GOAL OF THE EXERCISE: When you return the data, keep every word exact and include none of the images.

►

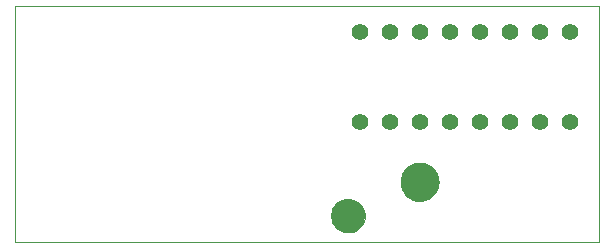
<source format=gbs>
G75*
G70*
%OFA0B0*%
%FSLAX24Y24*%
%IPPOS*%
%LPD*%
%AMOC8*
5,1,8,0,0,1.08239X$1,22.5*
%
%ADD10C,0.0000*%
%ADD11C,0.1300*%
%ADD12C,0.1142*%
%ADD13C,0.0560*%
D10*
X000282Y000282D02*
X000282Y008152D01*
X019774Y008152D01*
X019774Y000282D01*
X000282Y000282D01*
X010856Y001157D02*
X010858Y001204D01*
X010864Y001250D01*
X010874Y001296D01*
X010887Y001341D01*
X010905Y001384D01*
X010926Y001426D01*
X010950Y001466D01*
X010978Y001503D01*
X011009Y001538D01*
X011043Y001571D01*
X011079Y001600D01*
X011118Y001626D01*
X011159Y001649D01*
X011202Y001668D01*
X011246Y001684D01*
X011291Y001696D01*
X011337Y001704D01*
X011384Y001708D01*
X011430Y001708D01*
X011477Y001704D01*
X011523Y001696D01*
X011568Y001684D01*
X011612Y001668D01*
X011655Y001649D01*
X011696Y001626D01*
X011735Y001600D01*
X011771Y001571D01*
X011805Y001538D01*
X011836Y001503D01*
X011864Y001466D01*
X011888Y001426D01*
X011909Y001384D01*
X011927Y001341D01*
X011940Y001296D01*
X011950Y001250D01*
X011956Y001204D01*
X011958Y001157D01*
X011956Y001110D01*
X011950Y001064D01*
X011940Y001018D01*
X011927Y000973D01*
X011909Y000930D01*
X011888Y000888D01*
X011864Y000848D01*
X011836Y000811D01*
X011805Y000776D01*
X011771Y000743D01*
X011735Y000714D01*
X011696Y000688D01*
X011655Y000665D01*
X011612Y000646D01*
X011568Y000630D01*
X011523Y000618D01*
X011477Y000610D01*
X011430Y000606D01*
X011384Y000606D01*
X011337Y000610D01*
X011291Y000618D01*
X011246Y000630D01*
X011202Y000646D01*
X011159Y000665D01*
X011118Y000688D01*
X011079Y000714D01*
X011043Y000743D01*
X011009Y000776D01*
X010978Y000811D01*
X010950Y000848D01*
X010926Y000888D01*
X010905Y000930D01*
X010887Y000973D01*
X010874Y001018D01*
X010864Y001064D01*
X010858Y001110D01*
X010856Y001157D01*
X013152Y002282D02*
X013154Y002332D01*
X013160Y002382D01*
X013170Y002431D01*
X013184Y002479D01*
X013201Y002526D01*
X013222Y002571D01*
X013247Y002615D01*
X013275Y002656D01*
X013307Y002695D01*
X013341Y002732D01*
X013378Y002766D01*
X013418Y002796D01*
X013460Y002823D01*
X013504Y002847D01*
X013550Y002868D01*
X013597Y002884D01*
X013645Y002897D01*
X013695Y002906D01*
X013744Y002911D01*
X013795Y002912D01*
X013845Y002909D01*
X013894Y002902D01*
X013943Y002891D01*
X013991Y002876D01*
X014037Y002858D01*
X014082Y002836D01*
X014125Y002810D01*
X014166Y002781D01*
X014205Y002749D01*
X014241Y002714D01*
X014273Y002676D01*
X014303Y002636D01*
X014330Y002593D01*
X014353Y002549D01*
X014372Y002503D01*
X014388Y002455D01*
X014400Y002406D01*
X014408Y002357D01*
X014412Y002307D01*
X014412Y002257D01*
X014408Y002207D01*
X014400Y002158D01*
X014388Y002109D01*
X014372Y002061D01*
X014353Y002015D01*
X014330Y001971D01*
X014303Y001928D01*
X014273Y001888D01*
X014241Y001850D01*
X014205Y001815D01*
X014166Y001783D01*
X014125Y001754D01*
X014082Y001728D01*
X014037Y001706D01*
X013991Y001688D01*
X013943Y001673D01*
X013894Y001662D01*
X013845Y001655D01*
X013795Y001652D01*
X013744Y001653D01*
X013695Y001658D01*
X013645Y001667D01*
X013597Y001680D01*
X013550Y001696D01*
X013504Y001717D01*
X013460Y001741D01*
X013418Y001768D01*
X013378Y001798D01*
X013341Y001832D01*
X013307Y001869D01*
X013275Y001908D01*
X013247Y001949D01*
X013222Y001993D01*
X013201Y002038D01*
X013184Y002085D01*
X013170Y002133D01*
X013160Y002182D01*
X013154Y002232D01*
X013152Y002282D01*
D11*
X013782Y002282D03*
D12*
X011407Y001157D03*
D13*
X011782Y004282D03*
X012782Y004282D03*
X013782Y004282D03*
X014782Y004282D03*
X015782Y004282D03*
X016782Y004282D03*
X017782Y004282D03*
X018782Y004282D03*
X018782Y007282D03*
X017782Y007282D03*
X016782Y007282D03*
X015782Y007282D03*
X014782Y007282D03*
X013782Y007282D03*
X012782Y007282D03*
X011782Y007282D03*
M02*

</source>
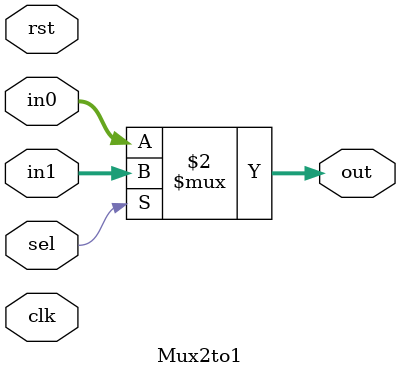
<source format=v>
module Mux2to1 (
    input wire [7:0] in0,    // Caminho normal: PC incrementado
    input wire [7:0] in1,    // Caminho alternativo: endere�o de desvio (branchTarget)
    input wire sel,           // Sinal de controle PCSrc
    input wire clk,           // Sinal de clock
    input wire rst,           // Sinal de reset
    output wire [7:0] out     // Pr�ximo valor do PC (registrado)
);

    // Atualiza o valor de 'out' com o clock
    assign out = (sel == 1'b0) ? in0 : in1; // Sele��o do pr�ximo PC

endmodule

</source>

◄

RESPONSE BOX:
<source format=gbs>
G75*
G70*
%OFA0B0*%
%FSLAX24Y24*%
%IPPOS*%
%LPD*%
%AMOC8*
5,1,8,0,0,1.08239X$1,22.5*
%
%ADD10C,0.0000*%
%ADD11C,0.1300*%
%ADD12C,0.1142*%
%ADD13C,0.0560*%
D10*
X000282Y000282D02*
X000282Y008152D01*
X019774Y008152D01*
X019774Y000282D01*
X000282Y000282D01*
X010856Y001157D02*
X010858Y001204D01*
X010864Y001250D01*
X010874Y001296D01*
X010887Y001341D01*
X010905Y001384D01*
X010926Y001426D01*
X010950Y001466D01*
X010978Y001503D01*
X011009Y001538D01*
X011043Y001571D01*
X011079Y001600D01*
X011118Y001626D01*
X011159Y001649D01*
X011202Y001668D01*
X011246Y001684D01*
X011291Y001696D01*
X011337Y001704D01*
X011384Y001708D01*
X011430Y001708D01*
X011477Y001704D01*
X011523Y001696D01*
X011568Y001684D01*
X011612Y001668D01*
X011655Y001649D01*
X011696Y001626D01*
X011735Y001600D01*
X011771Y001571D01*
X011805Y001538D01*
X011836Y001503D01*
X011864Y001466D01*
X011888Y001426D01*
X011909Y001384D01*
X011927Y001341D01*
X011940Y001296D01*
X011950Y001250D01*
X011956Y001204D01*
X011958Y001157D01*
X011956Y001110D01*
X011950Y001064D01*
X011940Y001018D01*
X011927Y000973D01*
X011909Y000930D01*
X011888Y000888D01*
X011864Y000848D01*
X011836Y000811D01*
X011805Y000776D01*
X011771Y000743D01*
X011735Y000714D01*
X011696Y000688D01*
X011655Y000665D01*
X011612Y000646D01*
X011568Y000630D01*
X011523Y000618D01*
X011477Y000610D01*
X011430Y000606D01*
X011384Y000606D01*
X011337Y000610D01*
X011291Y000618D01*
X011246Y000630D01*
X011202Y000646D01*
X011159Y000665D01*
X011118Y000688D01*
X011079Y000714D01*
X011043Y000743D01*
X011009Y000776D01*
X010978Y000811D01*
X010950Y000848D01*
X010926Y000888D01*
X010905Y000930D01*
X010887Y000973D01*
X010874Y001018D01*
X010864Y001064D01*
X010858Y001110D01*
X010856Y001157D01*
X013152Y002282D02*
X013154Y002332D01*
X013160Y002382D01*
X013170Y002431D01*
X013184Y002479D01*
X013201Y002526D01*
X013222Y002571D01*
X013247Y002615D01*
X013275Y002656D01*
X013307Y002695D01*
X013341Y002732D01*
X013378Y002766D01*
X013418Y002796D01*
X013460Y002823D01*
X013504Y002847D01*
X013550Y002868D01*
X013597Y002884D01*
X013645Y002897D01*
X013695Y002906D01*
X013744Y002911D01*
X013795Y002912D01*
X013845Y002909D01*
X013894Y002902D01*
X013943Y002891D01*
X013991Y002876D01*
X014037Y002858D01*
X014082Y002836D01*
X014125Y002810D01*
X014166Y002781D01*
X014205Y002749D01*
X014241Y002714D01*
X014273Y002676D01*
X014303Y002636D01*
X014330Y002593D01*
X014353Y002549D01*
X014372Y002503D01*
X014388Y002455D01*
X014400Y002406D01*
X014408Y002357D01*
X014412Y002307D01*
X014412Y002257D01*
X014408Y002207D01*
X014400Y002158D01*
X014388Y002109D01*
X014372Y002061D01*
X014353Y002015D01*
X014330Y001971D01*
X014303Y001928D01*
X014273Y001888D01*
X014241Y001850D01*
X014205Y001815D01*
X014166Y001783D01*
X014125Y001754D01*
X014082Y001728D01*
X014037Y001706D01*
X013991Y001688D01*
X013943Y001673D01*
X013894Y001662D01*
X013845Y001655D01*
X013795Y001652D01*
X013744Y001653D01*
X013695Y001658D01*
X013645Y001667D01*
X013597Y001680D01*
X013550Y001696D01*
X013504Y001717D01*
X013460Y001741D01*
X013418Y001768D01*
X013378Y001798D01*
X013341Y001832D01*
X013307Y001869D01*
X013275Y001908D01*
X013247Y001949D01*
X013222Y001993D01*
X013201Y002038D01*
X013184Y002085D01*
X013170Y002133D01*
X013160Y002182D01*
X013154Y002232D01*
X013152Y002282D01*
D11*
X013782Y002282D03*
D12*
X011407Y001157D03*
D13*
X011782Y004282D03*
X012782Y004282D03*
X013782Y004282D03*
X014782Y004282D03*
X015782Y004282D03*
X016782Y004282D03*
X017782Y004282D03*
X018782Y004282D03*
X018782Y007282D03*
X017782Y007282D03*
X016782Y007282D03*
X015782Y007282D03*
X014782Y007282D03*
X013782Y007282D03*
X012782Y007282D03*
X011782Y007282D03*
M02*

</source>
<source format=v>
module Mux2to1 (
    input wire [7:0] in0,    // Caminho normal: PC incrementado
    input wire [7:0] in1,    // Caminho alternativo: endere�o de desvio (branchTarget)
    input wire sel,           // Sinal de controle PCSrc
    input wire clk,           // Sinal de clock
    input wire rst,           // Sinal de reset
    output wire [7:0] out     // Pr�ximo valor do PC (registrado)
);

    // Atualiza o valor de 'out' com o clock
    assign out = (sel == 1'b0) ? in0 : in1; // Sele��o do pr�ximo PC

endmodule

</source>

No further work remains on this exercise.